▶ **TASK DESCRIPTION**
Copy every one of the lines below character for character, leaving the pictures out of your answer.

▶ **DATA FOR REVIEW**
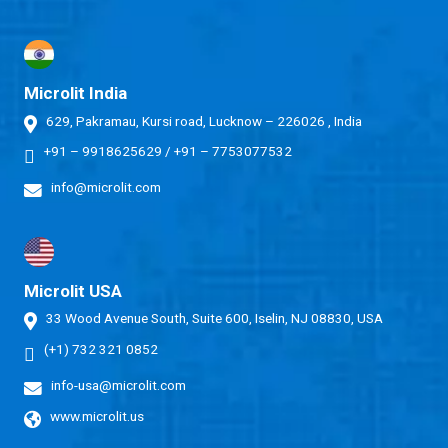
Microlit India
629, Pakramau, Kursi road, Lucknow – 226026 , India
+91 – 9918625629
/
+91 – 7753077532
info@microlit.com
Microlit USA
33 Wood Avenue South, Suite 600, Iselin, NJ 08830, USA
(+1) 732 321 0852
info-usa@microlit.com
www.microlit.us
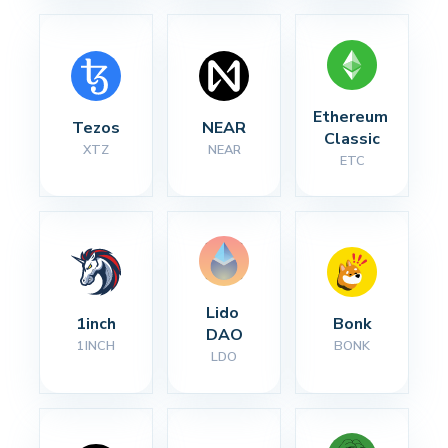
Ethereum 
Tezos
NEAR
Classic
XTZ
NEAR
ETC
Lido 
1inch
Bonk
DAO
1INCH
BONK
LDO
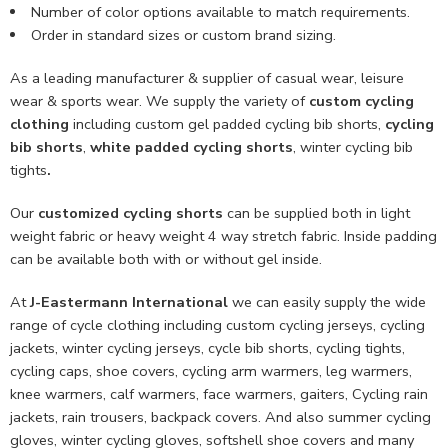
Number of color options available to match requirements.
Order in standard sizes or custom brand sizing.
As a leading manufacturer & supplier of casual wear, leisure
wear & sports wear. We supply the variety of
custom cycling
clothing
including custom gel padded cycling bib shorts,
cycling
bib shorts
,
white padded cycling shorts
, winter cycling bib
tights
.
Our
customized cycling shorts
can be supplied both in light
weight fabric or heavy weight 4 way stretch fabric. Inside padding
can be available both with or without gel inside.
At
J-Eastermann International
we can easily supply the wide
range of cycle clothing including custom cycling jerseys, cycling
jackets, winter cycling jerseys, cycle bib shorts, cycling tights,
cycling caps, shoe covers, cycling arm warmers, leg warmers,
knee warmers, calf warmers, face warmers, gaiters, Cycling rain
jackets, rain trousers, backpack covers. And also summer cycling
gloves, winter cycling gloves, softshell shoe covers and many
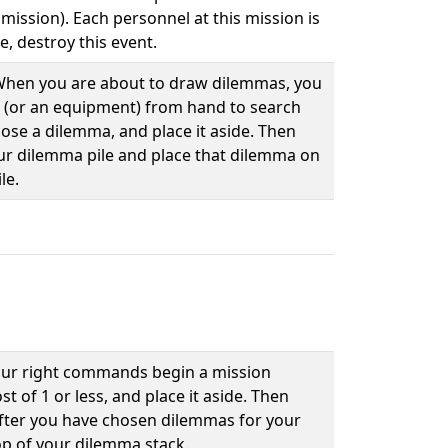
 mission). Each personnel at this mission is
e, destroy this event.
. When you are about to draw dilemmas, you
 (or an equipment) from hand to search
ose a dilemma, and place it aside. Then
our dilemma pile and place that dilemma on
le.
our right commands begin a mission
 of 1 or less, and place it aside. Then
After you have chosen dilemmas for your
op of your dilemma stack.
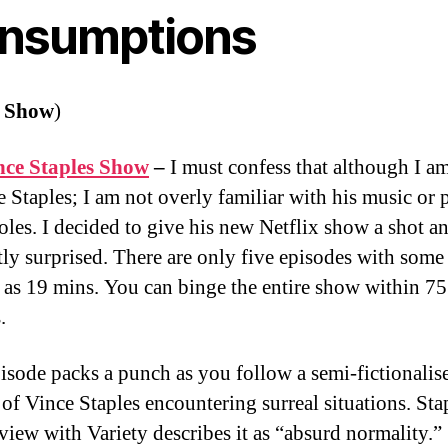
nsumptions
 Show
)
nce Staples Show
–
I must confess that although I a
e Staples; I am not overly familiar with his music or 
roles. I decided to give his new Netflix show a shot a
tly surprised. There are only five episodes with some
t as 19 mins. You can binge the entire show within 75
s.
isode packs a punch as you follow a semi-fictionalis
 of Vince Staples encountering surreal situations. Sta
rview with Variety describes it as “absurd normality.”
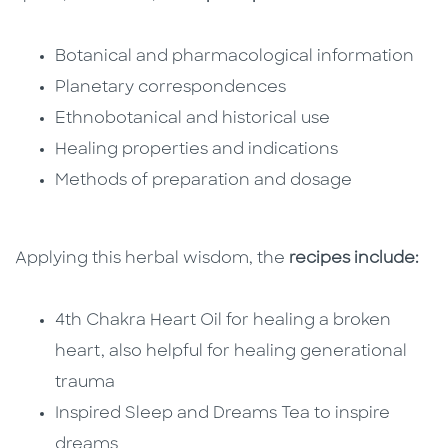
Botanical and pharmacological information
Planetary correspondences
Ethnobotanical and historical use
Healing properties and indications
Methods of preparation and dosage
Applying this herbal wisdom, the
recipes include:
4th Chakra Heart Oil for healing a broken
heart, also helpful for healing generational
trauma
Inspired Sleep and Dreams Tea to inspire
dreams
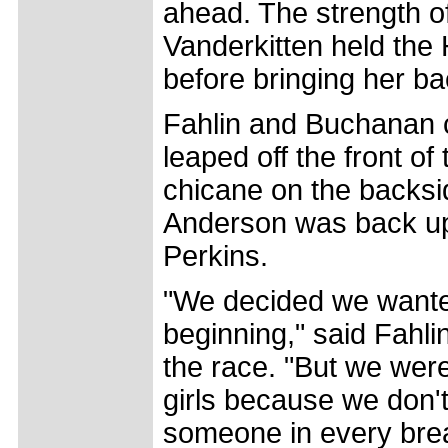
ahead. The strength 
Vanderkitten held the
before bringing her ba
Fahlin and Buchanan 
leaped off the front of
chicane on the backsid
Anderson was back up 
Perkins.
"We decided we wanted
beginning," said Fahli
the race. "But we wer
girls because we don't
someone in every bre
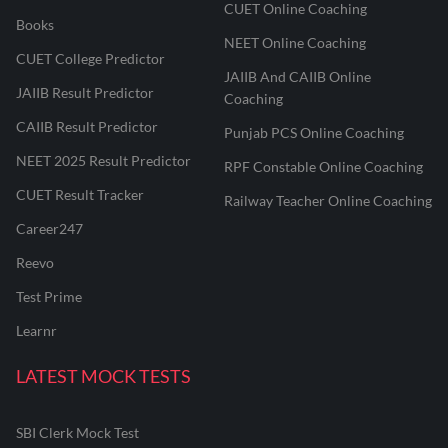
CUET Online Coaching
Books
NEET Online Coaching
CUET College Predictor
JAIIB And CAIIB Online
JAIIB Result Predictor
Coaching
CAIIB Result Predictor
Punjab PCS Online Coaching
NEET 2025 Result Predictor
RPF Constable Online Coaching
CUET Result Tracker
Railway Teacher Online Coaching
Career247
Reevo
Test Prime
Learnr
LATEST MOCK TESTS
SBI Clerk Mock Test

▶ **REPLY TO THE TASK**
Microlit India
629, Pakramau, Kursi road, Lucknow – 226026 , India
+91 – 9918625629
/
+91 – 7753077532
info@microlit.com
Microlit USA
33 Wood Avenue South, Suite 600, Iselin, NJ 08830, USA
(+1) 732 321 0852
info-usa@microlit.com
www.microlit.us
Ethereum 
Tezos
NEAR
Classic
XTZ
NEAR
ETC
Lido 
1inch
Bonk
DAO
1INCH
BONK
LDO
Number of color options available to match requirements.
Order in standard sizes or custom brand sizing.
As a leading manufacturer & supplier of casual wear, leisure
wear & sports wear. We supply the variety of
custom cycling
clothing
including custom gel padded cycling bib shorts,
cycling
bib shorts
,
white padded cycling shorts
, winter cycling bib
tights
.
Our
customized cycling shorts
can be supplied both in light
weight fabric or heavy weight 4 way stretch fabric. Inside padding
can be available both with or without gel inside.
At
J-Eastermann International
we can easily supply the wide
range of cycle clothing including custom cycling jerseys, cycling
jackets, winter cycling jerseys, cycle bib shorts, cycling tights,
cycling caps, shoe covers, cycling arm warmers, leg warmers,
knee warmers, calf warmers, face warmers, gaiters, Cycling rain
jackets, rain trousers, backpack covers. And also summer cycling
gloves, winter cycling gloves, softshell shoe covers and many
 mission). Each personnel at this mission is
e, destroy this event.
. When you are about to draw dilemmas, you
 (or an equipment) from hand to search
ose a dilemma, and place it aside. Then
our dilemma pile and place that dilemma on
le.
our right commands begin a mission
 of 1 or less, and place it aside. Then
After you have chosen dilemmas for your
op of your dilemma stack.
nsumptions
 Show
)
nce Staples Show
–
I must confess that although I a
e Staples; I am not overly familiar with his music or 
roles. I decided to give his new Netflix show a shot a
tly surprised. There are only five episodes with some
t as 19 mins. You can binge the entire show within 75
s.
isode packs a punch as you follow a semi-fictionalis
 of Vince Staples encountering surreal situations. Sta
rview with Variety describes it as “absurd normality.”
Botanical and pharmacological information
Planetary correspondences
Ethnobotanical and historical use
Healing properties and indications
Methods of preparation and dosage
Applying this herbal wisdom, the
recipes include:
4th Chakra Heart Oil for healing a broken
heart, also helpful for healing generational
trauma
Inspired Sleep and Dreams Tea to inspire
dreams
ahead. The strength 
Vanderkitten held the
before bringing her ba
Fahlin and Buchanan 
leaped off the front of
chicane on the backsid
Anderson was back up 
Perkins.
"We decided we wanted
beginning," said Fahli
the race. "But we wer
girls because we don't
someone in every bre
CUET Online Coaching
Books
NEET Online Coaching
CUET College Predictor
JAIIB And CAIIB Online
JAIIB Result Predictor
Coaching
CAIIB Result Predictor
Punjab PCS Online Coaching
NEET 2025 Result Predictor
RPF Constable Online Coaching
CUET Result Tracker
Railway Teacher Online Coaching
Career247
Reevo
Test Prime
Learnr
LATEST MOCK TESTS
SBI Clerk Mock Test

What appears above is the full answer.